Object Hallucination in Image Captioning
This addresses a critical reliability issue for users of image captioning systems, such as in accessibility or content moderation, but is incremental as it focuses on analysis and evaluation rather than a novel solution.
The paper tackled the problem of object hallucination in image captioning models by proposing a new image relevance metric to evaluate hallucination rates, finding that top-performing models on standard metrics do not necessarily hallucinate less and that errors are often driven by language priors.

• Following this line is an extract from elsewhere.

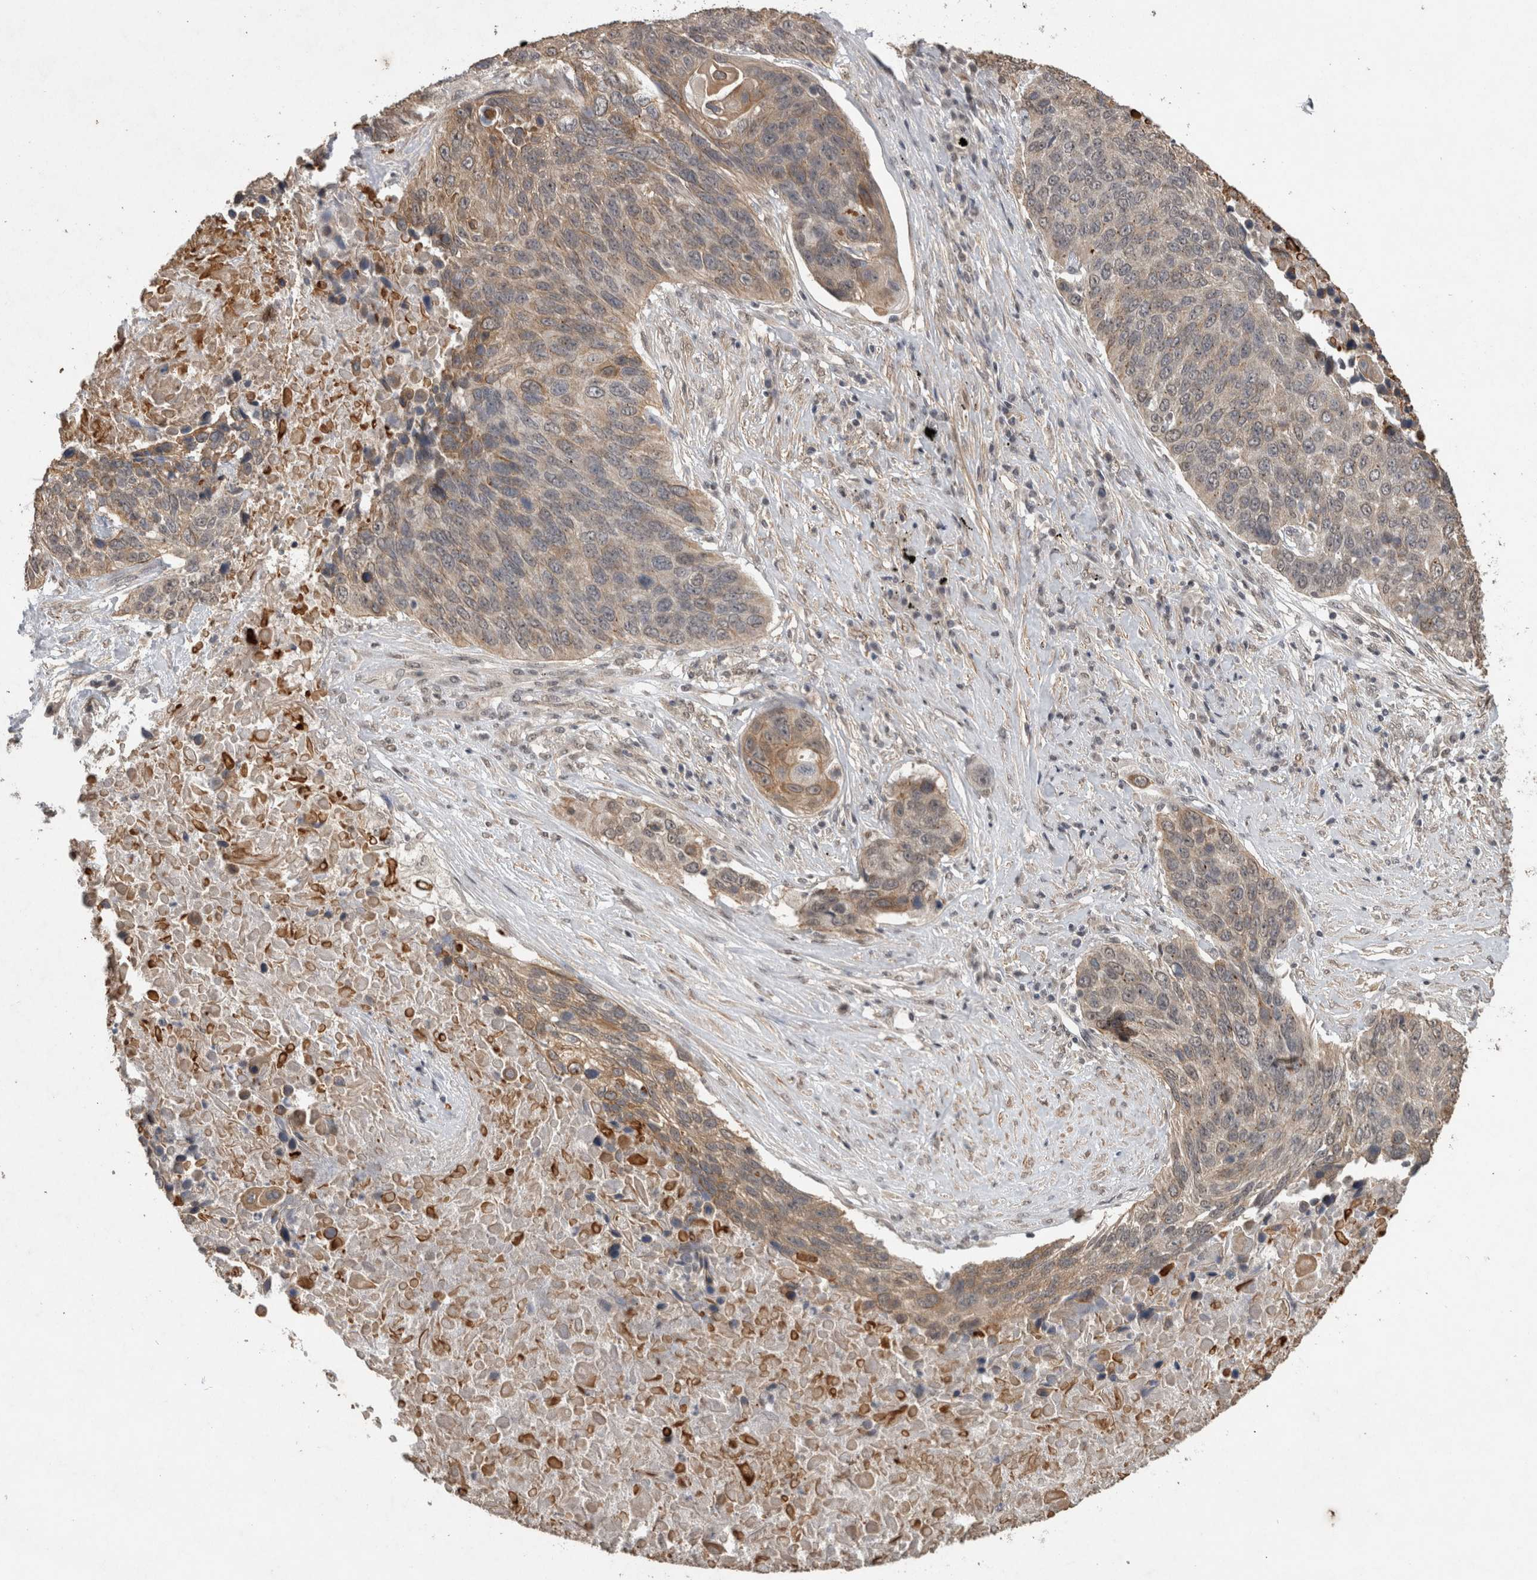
{"staining": {"intensity": "weak", "quantity": "<25%", "location": "cytoplasmic/membranous"}, "tissue": "lung cancer", "cell_type": "Tumor cells", "image_type": "cancer", "snomed": [{"axis": "morphology", "description": "Squamous cell carcinoma, NOS"}, {"axis": "topography", "description": "Lung"}], "caption": "Lung cancer was stained to show a protein in brown. There is no significant staining in tumor cells. (Stains: DAB IHC with hematoxylin counter stain, Microscopy: brightfield microscopy at high magnification).", "gene": "RHPN1", "patient": {"sex": "male", "age": 66}}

Despite continuously improving performance, contemporary image captioning models are prone to "hallucinating" objects that are not actually in a scene. One problem is that standard metrics only measure similarity to ground truth captions and may not fully capture image relevance. In this work, we propose a new image relevance metric to evaluate current models with veridical visual labels and assess their rate of object hallucination. We analyze how captioning model architectures and learning objectives contribute to object hallucination, explore when hallucination is likely due to image misclassification or language priors, and assess how well current sentence metrics capture object hallucination. We investigate these questions on the standard image captioning benchmark, MSCOCO, using a diverse set of models. Our analysis yields several interesting findings, including that models which score best on standard sentence metrics do not always have lower hallucination and that models which hallucinate more tend to make errors driven by language priors.